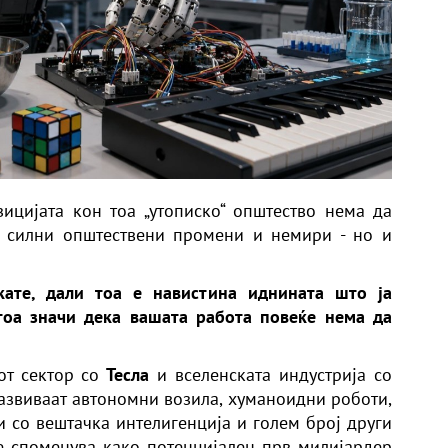
ицијата кон тоа „утописко“ општество нема да
и, силни општествени промени и немири - но и
кате, дали тоа е навистина иднината што ја
 тоа значи дека вашата работа повеќе нема да
т сектор со
Тесла
и вселенската индустрија со
азвиваат автономни возила, хуманоидни роботи,
и со вештачка интелигенција и голем број други
е споменува како потенцијален прв милијардер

## Problem requirements
Write the lines out again exactly, beginning at the line that contains "и, силни општествени промени и немири - но и" and stopping only at the final line of the listing above.

## Written response
и, силни општествени промени и немири - но и
кате, дали тоа е навистина иднината што ја
 тоа значи дека вашата работа повеќе нема да
т сектор со
Тесла
и вселенската индустрија со
азвиваат автономни возила, хуманоидни роботи,
и со вештачка интелигенција и голем број други
е споменува како потенцијален прв милијардер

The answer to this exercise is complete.